We gingen. Naar de hel der dagjesvolk waar een gezond denkend mens zich mijlenver van houdt. En terecht. Maar we gingen, de mensenmassa trotserend, het plezier tegemoet. Een hele dag sjokkend tussen Jan en alleman, vol blèrende en jengelende kinderen en temidden koddige vaders in geruite bloesjes en bermuda’s met bungelende brede veters aan de pijpjes.
Zo’n dag dat ik de buggy met mijn peuter tussen een armada aan andere kinderwagens, bolderkarren en rollators manoeuvreer en mijzelf geduldig in een rij voor ijs, koffie of een broodje Unox posteer. Ach, ik had een aangename kater en op zulke dagen lukt het me inmiddels prima om een knop om te zetten waardoor ik me nergens druk over maak. Waarbij ik rustig dobber in zee van mensen met wie ik absoluut nooit op een feestje terechtkom of ook maar iets mee te doen heb.
Het enige dat ik op zo’n dag nodig heb is een flesje water en een dikke zonnebril. Daarbij, ik was met familie en het was erg gezellig.
Het meest vreemde dat ik die dag zag was een man in een volledige safari-outfit, die werd gecompleteerd door een camera met een werkelijk gigantische telelens, formaatje bonzaikanon, beide in camouflageprint.

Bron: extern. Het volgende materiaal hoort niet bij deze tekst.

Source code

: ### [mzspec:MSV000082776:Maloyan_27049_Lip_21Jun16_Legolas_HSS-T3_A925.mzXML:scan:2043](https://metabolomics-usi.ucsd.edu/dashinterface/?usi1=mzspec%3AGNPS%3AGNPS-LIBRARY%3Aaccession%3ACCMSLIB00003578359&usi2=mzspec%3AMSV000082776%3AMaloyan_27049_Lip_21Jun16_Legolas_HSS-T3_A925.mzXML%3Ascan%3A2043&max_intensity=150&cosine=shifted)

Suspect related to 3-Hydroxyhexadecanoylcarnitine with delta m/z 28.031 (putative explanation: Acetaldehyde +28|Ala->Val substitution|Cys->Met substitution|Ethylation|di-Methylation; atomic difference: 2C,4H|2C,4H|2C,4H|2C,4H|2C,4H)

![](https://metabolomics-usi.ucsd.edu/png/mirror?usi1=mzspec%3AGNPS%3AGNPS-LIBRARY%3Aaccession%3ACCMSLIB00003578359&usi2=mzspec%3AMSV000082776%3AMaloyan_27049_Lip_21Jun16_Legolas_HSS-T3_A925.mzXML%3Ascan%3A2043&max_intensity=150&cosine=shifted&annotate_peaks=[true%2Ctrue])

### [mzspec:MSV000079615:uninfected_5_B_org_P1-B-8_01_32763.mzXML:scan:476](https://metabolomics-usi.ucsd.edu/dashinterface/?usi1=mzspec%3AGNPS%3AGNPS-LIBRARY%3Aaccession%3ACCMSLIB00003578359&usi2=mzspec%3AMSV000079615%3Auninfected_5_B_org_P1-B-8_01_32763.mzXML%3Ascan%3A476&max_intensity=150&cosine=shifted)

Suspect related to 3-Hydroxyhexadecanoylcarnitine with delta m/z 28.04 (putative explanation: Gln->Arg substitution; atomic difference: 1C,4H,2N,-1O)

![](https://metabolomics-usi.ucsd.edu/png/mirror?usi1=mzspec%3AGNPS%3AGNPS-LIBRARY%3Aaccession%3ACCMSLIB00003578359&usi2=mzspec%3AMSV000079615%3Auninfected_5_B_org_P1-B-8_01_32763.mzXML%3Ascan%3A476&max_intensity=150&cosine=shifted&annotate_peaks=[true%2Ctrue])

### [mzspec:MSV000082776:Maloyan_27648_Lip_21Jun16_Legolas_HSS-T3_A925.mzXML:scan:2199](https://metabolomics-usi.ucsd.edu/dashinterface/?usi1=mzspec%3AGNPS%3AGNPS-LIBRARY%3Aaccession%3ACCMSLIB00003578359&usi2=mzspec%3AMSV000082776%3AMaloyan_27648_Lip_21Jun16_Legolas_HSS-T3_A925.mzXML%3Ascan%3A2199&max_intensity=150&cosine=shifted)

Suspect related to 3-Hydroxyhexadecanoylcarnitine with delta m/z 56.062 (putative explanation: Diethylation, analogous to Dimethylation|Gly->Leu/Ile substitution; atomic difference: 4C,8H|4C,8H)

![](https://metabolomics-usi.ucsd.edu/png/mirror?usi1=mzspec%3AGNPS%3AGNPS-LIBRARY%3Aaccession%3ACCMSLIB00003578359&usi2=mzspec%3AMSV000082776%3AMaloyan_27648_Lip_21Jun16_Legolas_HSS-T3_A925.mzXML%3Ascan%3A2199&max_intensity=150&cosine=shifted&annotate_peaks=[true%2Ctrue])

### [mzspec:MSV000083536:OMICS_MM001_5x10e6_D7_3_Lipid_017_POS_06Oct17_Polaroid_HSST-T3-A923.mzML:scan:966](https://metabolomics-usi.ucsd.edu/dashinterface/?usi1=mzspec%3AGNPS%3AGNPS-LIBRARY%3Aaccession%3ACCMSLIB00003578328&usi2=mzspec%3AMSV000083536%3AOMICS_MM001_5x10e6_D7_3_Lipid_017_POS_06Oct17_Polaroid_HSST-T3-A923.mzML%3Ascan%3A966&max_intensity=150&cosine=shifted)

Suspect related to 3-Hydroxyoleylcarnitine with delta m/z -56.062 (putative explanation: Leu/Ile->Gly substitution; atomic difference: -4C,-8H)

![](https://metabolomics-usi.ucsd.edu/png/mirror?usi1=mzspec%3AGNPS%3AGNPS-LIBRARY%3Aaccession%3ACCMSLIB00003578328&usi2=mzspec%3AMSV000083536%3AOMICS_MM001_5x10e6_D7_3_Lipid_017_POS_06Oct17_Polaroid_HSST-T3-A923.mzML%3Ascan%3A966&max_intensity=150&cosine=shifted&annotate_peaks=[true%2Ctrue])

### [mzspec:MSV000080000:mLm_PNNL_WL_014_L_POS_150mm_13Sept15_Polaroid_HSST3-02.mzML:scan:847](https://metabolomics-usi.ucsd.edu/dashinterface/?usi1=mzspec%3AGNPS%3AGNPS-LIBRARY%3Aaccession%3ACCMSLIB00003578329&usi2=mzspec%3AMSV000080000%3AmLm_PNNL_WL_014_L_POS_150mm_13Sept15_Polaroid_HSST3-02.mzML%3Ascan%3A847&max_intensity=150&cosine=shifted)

Zelf was deze telelensmeneer compleet gecosplayed als een ware ontdekkingsreiziger: een beige safariblouse met extra zakjes, een onuitstaanbare kaki afritsbroek en schoenen die iedere aanval van een bloeddorstig roofdier moeiteloos zou doorstaan. Die beesten, die waren er niet. Althans, niet in het uitzicht waar Telelens-Man van achter een tafeltje naar tuurde. Wel bavianen. Heel veel. Grote bavianen, kleine bavianen, bavianenmoeders met babybavianen op hun rug en spelende kinderbavianen. Die waren best grappig.
Er waren vooral veel bavianen met behoorlijk strak gespannen, rode bipswulfsels. Uit de hand gelopen aambeisculpturen die haast licht leken te geven en die geen enkel gezond mens door een telelens wil aanschouwen.
Behalve Telelens-Man. Hij zag dat het goed was, en maakte er een foto van.